ABOUT THIS TASK: Say how many lines in the material below hold the word "Открытое", and say nothing else.
==*==
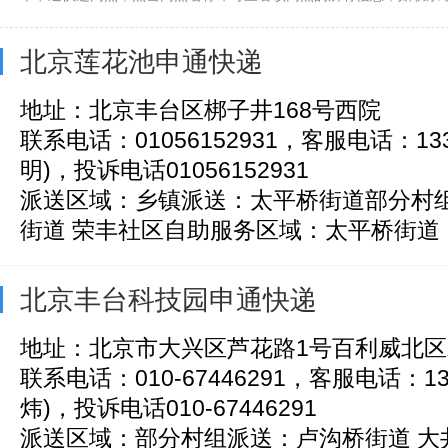
北京莲花池申通快递
地址：北京丰台区梆子井168号西院
联系电话：01056152931，客服电话：133
明)，投诉电话01056152931
派送区域：乡镇派送：太平桥街道部分村
街道 荣丰社区自助服务区域：太平桥街道（万
北京丰台科技园申通快递
地址：北京市大兴区芦花路1号百利威北区
联系电话：010-67446291，客服电话：138
炜)，投诉电话010-67446291
派送区域：部分村组派送：卢沟桥街道 大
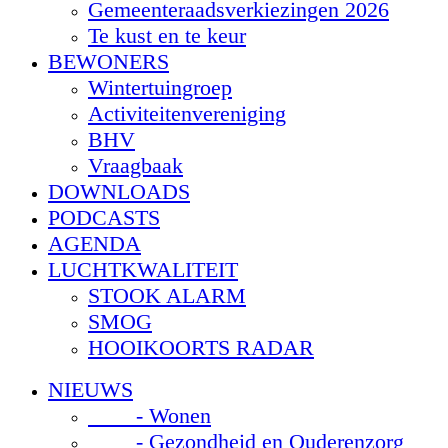
Gemeenteraadsverkiezingen 2026
Te kust en te keur
BEWONERS
Wintertuingroep
Activiteitenvereniging
BHV
Vraagbaak
DOWNLOADS
PODCASTS
AGENDA
LUCHTKWALITEIT
STOOK ALARM
SMOG
HOOIKOORTS RADAR
NIEUWS
- Wonen
- Gezondheid en Ouderenzorg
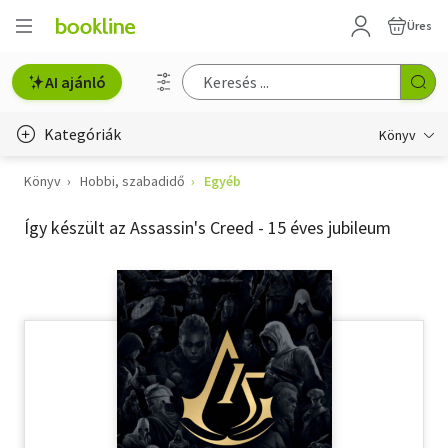
Üres
AI ajánló
Kategóriák
Könyv
Könyv
Hobbi, szabadidő
Egyéb
Életmód, egészség
Így készült az Assassin's Creed - 15 éves jubileum
Erotika
Gyermek- és ifjúsági
Hobbi, szabadidő
Irodalom
Művészet
Szakkönyv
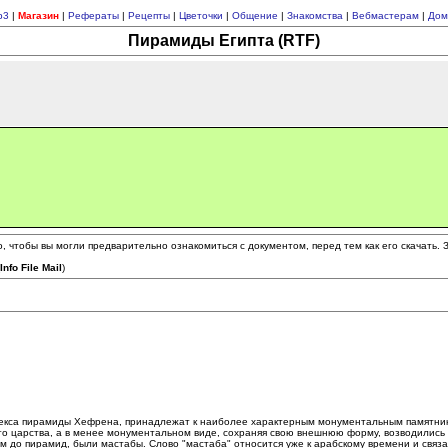
p3
|
Магазин
|
Рефераты
|
Рецепты
|
Цветочки
|
Общение
|
Знакомства
|
Вебмастерам
|
Дом
Пирамиды Египта (RTF)
 чтобы вы могли предварительно ознакомиться с документом, перед тем как его скачать.
(
Info File Mail
)
плекса пирамиды Хефрена, принадлежат к наиболее характерным монументальным памятни
го царства, а в менее монументальном виде, сохраняя свою внешнюю форму, возводились 
им до пирамид, были мастабы. Слово "мастаба" относится уже к арабскому времени и связа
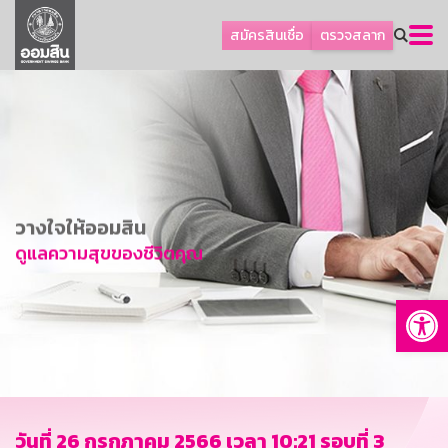
ลูกค้าธุรกิจ
สมัครสินเชื่อ
ตรวจสลาก
ลูกค้าผู้ประกอบรายย่อย
โปรโมชัน
ออมเพื่อสุข
เกี่ยวกับธนาคาร
การพัฒนาที่ยั่งยืน
วางใจให้ออมสิน
ข่าวสาร
ดูแลความสุขของชีวิตคุณ
บริการทางการเงิน
Op
อื่นๆ
ติดต่อเรา
บริการออนไลน์
TH
EN
วันที่ 26 กรกฎาคม 2566 เวลา 10:21 รอบที่ 3
GSB Society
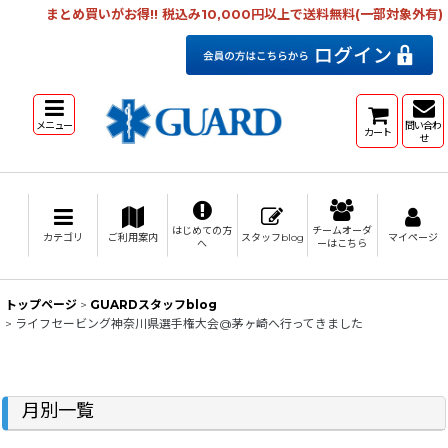
まとめ買いがお得!! 税込み10,000円以上で送料無料(一部対象外有)
メニュー
問い合わ
カート
せ
はじめての方
チームオーダ
カテゴリ
ご利用案内
スタッフblog
マイページ
へ
ーはこちら
トップページ
>
GUARDスタッフblog
>
ライフセービング神奈川県選手権大会@茅ヶ崎へ行ってきました
月別一覧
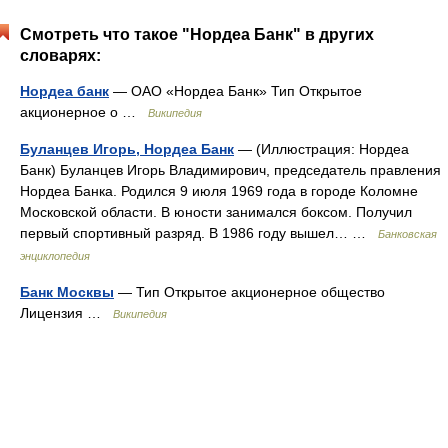
Смотреть что такое "Нордеа Банк" в других
словарях:
Нордеа банк
— ОАО «Нордеа Банк» Тип Открытое
акционерное о …
Википедия
Буланцев Игорь, Нордеа Банк
— (Иллюстрация: Нордеа
Банк) Буланцев Игорь Владимирович, председатель правления
Нордеа Банка. Родился 9 июля 1969 года в городе Коломне
Московской области. В юности занимался боксом. Получил
первый спортивный разряд. В 1986 году вышел… …
Банковская
энциклопедия
Банк Москвы
— Тип Открытое акционерное общество
Лицензия …
Википедия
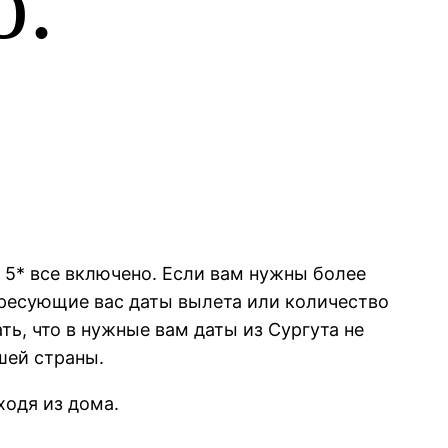
ю.
 5* все включено. Если вам нужны более
ересующие вас даты вылета или количество
ть, что в нужные вам даты из Сургута не
шей страны.
ходя из дома.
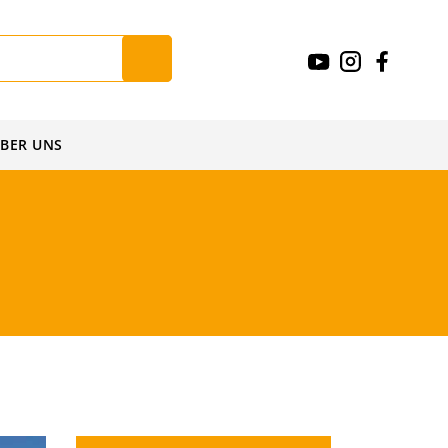
BER UNS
==*==
RESPONSE: 2